| TASK TO CARRY OUT |
Count lines with "example" below; give only the number.

INPUT DATA section start

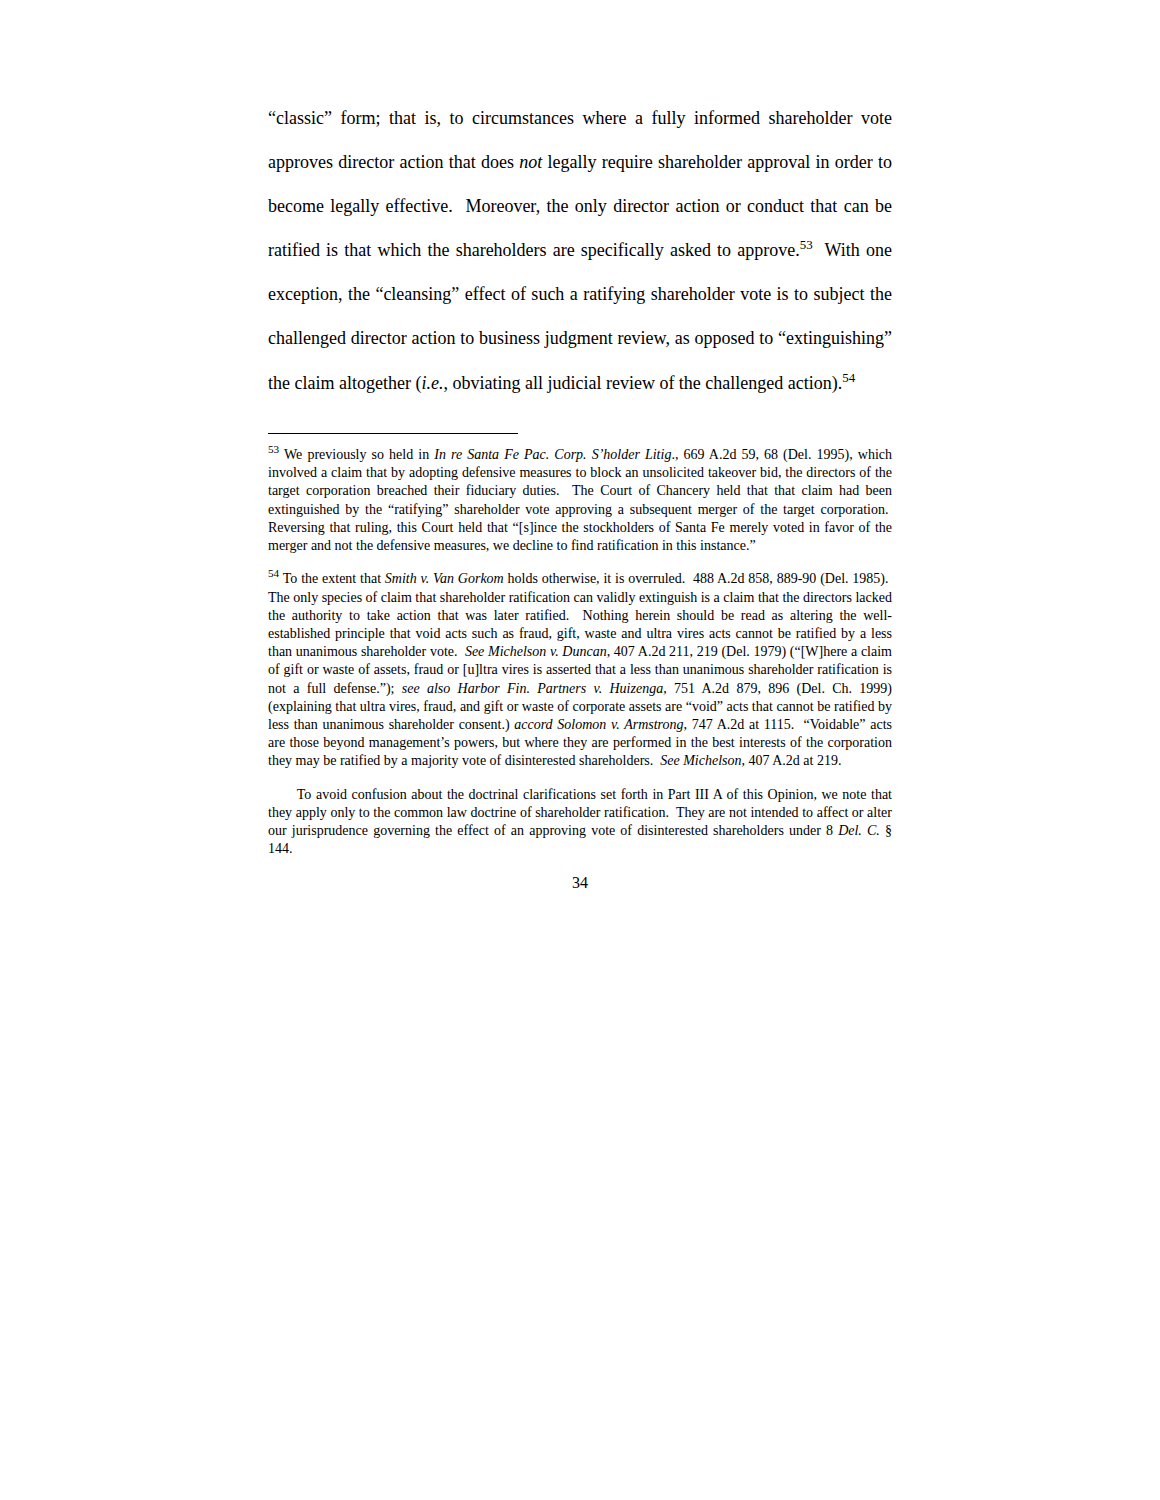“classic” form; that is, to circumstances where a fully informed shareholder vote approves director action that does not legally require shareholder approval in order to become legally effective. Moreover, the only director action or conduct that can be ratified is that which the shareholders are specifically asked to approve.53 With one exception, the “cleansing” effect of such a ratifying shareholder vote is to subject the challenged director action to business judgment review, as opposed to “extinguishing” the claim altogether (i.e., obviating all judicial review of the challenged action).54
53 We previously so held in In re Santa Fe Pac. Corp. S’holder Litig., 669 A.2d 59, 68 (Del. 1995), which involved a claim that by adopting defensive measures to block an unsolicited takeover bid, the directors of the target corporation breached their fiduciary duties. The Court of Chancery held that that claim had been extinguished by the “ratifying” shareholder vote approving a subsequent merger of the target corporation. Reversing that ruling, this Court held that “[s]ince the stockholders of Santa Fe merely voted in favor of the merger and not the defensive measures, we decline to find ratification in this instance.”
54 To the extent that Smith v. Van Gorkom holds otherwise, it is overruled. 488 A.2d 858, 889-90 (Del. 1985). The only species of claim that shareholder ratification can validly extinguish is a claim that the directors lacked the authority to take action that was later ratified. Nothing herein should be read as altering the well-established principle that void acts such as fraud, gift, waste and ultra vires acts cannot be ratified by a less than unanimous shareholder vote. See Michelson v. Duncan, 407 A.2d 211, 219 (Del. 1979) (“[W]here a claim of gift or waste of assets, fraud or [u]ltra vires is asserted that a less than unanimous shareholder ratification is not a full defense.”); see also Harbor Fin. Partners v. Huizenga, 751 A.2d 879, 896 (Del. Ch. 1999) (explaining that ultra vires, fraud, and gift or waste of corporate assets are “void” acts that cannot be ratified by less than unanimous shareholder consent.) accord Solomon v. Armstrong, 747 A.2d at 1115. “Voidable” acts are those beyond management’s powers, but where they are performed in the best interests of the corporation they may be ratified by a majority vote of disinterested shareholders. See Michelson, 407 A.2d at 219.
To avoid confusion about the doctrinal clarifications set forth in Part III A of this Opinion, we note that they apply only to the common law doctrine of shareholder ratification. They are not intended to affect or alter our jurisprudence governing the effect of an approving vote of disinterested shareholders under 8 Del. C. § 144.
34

INPUT DATA section end
INPUT DATA section start

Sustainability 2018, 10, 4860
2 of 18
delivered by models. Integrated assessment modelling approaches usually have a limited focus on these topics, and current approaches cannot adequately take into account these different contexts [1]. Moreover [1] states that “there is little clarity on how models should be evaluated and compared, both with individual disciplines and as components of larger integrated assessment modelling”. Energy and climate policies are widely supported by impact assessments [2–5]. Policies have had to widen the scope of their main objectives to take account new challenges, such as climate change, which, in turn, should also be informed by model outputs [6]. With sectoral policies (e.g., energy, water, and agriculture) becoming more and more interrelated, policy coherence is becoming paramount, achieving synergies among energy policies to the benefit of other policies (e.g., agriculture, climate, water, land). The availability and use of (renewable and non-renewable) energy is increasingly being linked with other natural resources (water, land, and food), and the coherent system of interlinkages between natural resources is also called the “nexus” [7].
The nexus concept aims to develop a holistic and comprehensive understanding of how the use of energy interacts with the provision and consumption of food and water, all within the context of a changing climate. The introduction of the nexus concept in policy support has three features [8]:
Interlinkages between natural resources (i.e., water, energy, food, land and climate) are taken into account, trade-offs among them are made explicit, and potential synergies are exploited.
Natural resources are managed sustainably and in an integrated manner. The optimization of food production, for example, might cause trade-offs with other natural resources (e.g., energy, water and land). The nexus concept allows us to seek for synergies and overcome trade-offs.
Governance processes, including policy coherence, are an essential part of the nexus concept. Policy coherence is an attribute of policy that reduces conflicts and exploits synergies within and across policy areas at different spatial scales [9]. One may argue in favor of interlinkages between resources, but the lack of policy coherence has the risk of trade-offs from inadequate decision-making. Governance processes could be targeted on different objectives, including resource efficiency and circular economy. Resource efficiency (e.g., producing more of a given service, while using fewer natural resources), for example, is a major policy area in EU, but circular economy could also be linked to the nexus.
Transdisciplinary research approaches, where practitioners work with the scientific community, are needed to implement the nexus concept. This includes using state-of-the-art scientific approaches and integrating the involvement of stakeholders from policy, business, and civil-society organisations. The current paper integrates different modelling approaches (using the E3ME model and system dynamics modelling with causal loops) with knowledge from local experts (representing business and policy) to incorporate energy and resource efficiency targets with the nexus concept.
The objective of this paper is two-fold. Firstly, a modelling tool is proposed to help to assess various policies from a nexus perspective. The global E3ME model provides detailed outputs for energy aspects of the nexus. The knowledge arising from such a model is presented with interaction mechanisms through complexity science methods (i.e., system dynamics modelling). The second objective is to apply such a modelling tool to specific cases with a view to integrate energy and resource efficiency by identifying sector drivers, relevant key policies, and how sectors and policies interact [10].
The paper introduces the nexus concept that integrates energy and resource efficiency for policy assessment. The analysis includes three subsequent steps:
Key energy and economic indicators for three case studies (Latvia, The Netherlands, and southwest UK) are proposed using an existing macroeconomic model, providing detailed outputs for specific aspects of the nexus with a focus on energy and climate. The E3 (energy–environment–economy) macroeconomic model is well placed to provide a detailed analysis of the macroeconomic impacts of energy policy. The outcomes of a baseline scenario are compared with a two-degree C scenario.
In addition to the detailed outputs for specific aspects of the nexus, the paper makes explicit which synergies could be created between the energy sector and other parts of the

INPUT DATA section end
INPUT DATA section start

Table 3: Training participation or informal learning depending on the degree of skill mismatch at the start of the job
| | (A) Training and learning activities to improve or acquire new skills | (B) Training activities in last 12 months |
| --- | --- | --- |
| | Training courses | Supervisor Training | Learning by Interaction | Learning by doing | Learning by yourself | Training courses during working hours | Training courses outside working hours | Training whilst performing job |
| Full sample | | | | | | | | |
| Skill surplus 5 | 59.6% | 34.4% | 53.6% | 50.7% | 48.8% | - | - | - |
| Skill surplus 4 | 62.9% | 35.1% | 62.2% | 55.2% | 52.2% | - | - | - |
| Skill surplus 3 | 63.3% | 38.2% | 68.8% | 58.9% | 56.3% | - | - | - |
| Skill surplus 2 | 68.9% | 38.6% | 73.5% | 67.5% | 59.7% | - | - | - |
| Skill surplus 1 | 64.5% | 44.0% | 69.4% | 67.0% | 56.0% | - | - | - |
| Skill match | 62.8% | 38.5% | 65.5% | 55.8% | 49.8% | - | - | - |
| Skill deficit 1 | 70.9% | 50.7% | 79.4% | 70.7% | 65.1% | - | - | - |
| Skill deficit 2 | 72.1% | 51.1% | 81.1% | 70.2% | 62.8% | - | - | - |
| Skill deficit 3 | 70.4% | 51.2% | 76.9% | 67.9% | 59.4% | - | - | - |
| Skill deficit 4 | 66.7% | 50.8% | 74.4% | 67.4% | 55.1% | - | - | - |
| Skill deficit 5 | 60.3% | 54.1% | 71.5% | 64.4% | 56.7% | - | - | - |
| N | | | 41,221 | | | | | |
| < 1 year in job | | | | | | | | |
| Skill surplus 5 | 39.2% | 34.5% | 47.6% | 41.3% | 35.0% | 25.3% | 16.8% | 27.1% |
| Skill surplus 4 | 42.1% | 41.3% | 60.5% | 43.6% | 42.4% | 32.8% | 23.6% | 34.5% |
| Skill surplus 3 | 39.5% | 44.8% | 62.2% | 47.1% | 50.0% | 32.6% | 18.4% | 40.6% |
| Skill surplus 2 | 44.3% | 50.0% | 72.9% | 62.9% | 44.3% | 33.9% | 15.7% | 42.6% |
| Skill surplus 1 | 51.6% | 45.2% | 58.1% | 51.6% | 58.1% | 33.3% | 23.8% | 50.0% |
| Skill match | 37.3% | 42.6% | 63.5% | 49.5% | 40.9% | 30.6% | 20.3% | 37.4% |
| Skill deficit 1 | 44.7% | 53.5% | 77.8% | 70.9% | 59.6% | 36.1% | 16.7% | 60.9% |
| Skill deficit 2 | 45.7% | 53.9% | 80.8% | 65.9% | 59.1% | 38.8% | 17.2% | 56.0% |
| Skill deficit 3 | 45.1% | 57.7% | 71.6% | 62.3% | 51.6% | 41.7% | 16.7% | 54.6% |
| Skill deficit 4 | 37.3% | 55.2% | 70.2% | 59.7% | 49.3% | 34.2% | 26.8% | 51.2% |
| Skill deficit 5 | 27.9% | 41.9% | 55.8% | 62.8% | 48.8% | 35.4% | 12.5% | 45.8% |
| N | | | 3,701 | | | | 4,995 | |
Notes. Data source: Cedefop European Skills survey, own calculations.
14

INPUT DATA section end

| TASK RESULT |
2